• [Text block]:
** Begin **

Also, assume a more or less flatland, no significant entry through the air or other 3D.

So, how many?
I think the number is going to be relatively/very small.
How many people does the US Coast Guard have?

My hypothesis: that’s how many (how few) people it takes to defend or consolidate current power systems and current breakdown/spread of power. There’s another assumption that lies at the foundation of the former.

Skeptical February 8, 2014 7:36 PM

@Black Angel – What? I did not understand anything in your last few posts. Could you explain?

@name.withheld – the country that worships the creative destruction of capitalism, the military of which relies on a technological edge preserved by the continued brilliance of engineers and thinkers across the US, the laws and culture of which celebrate and protect individualism and freedom of expression, is secretly plotting to use the NSA to somehow “filter” creative personalities from society? Come on. You don’t really think that’s even possibly true, do you?

As to your allegory, I think it may obscure your argument more than it clarifies it. I understand you to be saying that the US is engaging in cyberwarfare preemptively, and that it is, or seeks to, utilize private systems and persons as part of that effort.

While I don’t entirely agree with that, there’s a lot in that line of analysis that is interesting. But MAD isn’t really an apt analogy, since the game-theoretic structure of cyberwarfare is significantly different than that of nuclear warfare. As I understand your post, you’re using MAD to illustrate the similarities and differences in US offensive/defensive posture between the Cold War and today, but MAD is a quintessentially game-theoretic concept, so once you introduce it that becomes the focus of your audience.

Benni February 8, 2014 7:41 PM

This paragraph from germany might help snowden very much:
http://www.gesetze-im-internet.de/irg/__6.html

(1) Die Auslieferung ist nicht zulässig wegen einer politischen Tat oder wegen einer mit einer solchen zusammenhängenden Tat. Sie ist zulässig, wenn der Verfolgte wegen vollendeten oder versuchten Völkermordes, Mordes oder Totschlags oder wegen der Beteiligung hieran verfolgt wird oder verurteilt worden ist.

(1) The extradiction is inadmissible because of a political crime or because of a crime connected to a political action.
The extradiction is admissible if the suspect is persecuted because of or convicted of accomplished or attempted genocide, murder or homicide.

It would actually be strange, if a german court would not believe that Snowdens actions where not related to a “political crime”.

** End **

• [Data section]:
** Begin **

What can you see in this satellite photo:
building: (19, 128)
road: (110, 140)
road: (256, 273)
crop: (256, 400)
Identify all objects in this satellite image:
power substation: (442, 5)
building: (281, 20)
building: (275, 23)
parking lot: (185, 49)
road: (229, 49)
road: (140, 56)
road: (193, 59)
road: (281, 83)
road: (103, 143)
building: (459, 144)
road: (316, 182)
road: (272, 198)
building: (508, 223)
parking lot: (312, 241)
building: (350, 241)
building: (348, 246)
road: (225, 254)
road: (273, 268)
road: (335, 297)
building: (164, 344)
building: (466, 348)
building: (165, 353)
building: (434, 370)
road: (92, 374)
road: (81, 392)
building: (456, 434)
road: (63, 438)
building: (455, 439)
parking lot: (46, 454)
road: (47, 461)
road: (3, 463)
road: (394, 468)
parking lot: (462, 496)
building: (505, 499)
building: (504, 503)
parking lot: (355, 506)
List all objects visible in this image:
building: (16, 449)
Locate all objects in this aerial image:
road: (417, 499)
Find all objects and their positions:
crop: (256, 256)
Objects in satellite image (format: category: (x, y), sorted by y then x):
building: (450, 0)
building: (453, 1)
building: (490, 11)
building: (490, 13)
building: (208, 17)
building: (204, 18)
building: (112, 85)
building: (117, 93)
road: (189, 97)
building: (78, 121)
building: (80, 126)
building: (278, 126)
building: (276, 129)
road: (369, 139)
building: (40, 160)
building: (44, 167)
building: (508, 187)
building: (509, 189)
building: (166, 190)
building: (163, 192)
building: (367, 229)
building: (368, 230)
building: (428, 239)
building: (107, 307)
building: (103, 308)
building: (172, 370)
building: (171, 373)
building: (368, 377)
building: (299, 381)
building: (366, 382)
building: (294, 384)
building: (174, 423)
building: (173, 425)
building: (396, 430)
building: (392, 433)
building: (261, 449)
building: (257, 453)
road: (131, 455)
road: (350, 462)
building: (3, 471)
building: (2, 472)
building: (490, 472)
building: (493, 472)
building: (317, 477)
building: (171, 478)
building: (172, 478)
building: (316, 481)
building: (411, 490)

** End **

• [Written problem]:
Write the next part of the comment thread about the NSA and Snowden's possible extradition, picking up after its final sentence.

• [Response]:
In germany, political crime is defined as follows:
http://de.wikipedia.org/wiki/Politische_Straftat

Juristically, Snowdens actions could be described as high treason. And that is among the definitions of “political crime”.

That way, it could be that if snowden does not get asylum status, he still can not be extradicted from germany to the US because the US wants him for a political crime.

This is actually the usual thing that happens with asylum seekers in germany. It results in a so called “duldung” (temporary acceptance to stay) http://de.wikipedia.org/wiki/Duldung_(Aufenthaltsrecht) .
Until he finally gets a permanent permission to stay, this acceptance would have to be renewed before it expires.

By now, 87839 asylum seekers in germany live, often since several years, with this strange status. They are allowed to work after they have stayed in germany for one year. And then, after 6 years, they usually get the permanent permission to stay if they have a job, which for snowden would not be a problem.

Benni February 8, 2014 7:58 PM

I made a mistake, What snowden dit is not “high treason”, but just treason (landesverrat) http://de.wikipedia.org/wiki/Landesverrat

high treason would be if someone tries to violently replace the constitution, e.g a terrorist, which could very easily be extradited-

Snowden just did treason, which is defined as someone telling a government secret to others.
Because of that, snowden could never be extradited to the US. Actually germany has much experience with defectors coming from the former DDR, the communist part of germany. And for them, this law was made, that would forbid sending snowden to the us.

65535 February 8, 2014 8:20 PM

@ Nick P

“He reads Schneier.com. Links a plenty. ;)”

Haha…

[and]

“The trick is to get Americans to push lawmakers to reign in those with too much power, whether it be offensive computing or some other power. Accountability and public pressure that doesn’t go away after an election cycle is the only solution…”

I agree.

Encryption and other technology is good but in the long run a political solution is need. As you say “too much power” is the problem [with little or no accountability].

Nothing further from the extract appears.